■ **WORK TO BE COMPLETED**
Only the lines below starting at the one that contains "1 x round D-3mm. L- 55mm" and ending at the one that contains "18 members of Congress." are to be reproduced, exactly and with both ends kept.

■ **LISTED ENTRIES**
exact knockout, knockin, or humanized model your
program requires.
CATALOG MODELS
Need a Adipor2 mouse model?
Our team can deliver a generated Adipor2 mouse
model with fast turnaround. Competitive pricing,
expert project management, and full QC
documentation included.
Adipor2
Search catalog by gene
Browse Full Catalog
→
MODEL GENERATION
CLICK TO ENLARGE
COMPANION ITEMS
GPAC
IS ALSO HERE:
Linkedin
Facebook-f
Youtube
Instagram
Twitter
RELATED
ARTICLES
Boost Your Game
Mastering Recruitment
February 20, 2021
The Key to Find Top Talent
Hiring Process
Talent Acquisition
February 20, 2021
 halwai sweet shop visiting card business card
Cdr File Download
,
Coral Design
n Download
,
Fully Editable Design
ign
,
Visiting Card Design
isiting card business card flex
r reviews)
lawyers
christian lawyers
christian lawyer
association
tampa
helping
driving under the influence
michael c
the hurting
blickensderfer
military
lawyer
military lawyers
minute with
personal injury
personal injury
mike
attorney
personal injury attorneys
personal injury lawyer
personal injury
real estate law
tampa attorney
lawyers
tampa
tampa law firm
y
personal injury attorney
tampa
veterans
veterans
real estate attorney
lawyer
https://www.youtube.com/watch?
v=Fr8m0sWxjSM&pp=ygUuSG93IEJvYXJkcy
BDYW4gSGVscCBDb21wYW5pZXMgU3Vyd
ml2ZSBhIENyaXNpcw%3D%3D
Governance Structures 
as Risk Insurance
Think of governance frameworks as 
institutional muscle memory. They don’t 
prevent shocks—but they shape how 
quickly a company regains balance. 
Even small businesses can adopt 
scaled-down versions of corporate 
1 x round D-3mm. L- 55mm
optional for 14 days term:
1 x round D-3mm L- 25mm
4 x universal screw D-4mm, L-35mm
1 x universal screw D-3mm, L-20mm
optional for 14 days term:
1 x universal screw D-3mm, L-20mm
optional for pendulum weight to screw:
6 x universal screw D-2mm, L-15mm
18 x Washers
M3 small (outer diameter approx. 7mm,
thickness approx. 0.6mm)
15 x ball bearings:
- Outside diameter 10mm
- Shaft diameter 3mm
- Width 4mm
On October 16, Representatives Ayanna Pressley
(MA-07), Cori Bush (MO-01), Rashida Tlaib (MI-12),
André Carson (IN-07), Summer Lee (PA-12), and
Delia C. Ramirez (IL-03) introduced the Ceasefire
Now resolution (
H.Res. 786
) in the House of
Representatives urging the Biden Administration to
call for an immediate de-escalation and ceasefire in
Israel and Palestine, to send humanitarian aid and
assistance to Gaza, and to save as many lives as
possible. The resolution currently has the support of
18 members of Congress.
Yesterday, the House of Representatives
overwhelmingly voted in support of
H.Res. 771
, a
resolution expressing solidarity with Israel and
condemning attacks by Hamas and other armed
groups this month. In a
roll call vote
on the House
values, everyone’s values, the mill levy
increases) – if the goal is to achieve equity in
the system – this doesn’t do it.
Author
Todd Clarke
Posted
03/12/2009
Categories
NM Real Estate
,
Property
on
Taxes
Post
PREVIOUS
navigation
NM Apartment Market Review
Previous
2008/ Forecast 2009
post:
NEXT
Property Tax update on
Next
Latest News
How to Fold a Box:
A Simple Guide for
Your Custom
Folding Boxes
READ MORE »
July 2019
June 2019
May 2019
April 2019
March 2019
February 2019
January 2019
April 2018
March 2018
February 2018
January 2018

■ **WRITTEN ANSWER**
1 x round D-3mm. L- 55mm
optional for 14 days term:
1 x round D-3mm L- 25mm
4 x universal screw D-4mm, L-35mm
1 x universal screw D-3mm, L-20mm
optional for 14 days term:
1 x universal screw D-3mm, L-20mm
optional for pendulum weight to screw:
6 x universal screw D-2mm, L-15mm
18 x Washers
M3 small (outer diameter approx. 7mm,
thickness approx. 0.6mm)
15 x ball bearings:
- Outside diameter 10mm
- Shaft diameter 3mm
- Width 4mm
On October 16, Representatives Ayanna Pressley
(MA-07), Cori Bush (MO-01), Rashida Tlaib (MI-12),
André Carson (IN-07), Summer Lee (PA-12), and
Delia C. Ramirez (IL-03) introduced the Ceasefire
Now resolution (
H.Res. 786
) in the House of
Representatives urging the Biden Administration to
call for an immediate de-escalation and ceasefire in
Israel and Palestine, to send humanitarian aid and
assistance to Gaza, and to save as many lives as
possible. The resolution currently has the support of
18 members of Congress.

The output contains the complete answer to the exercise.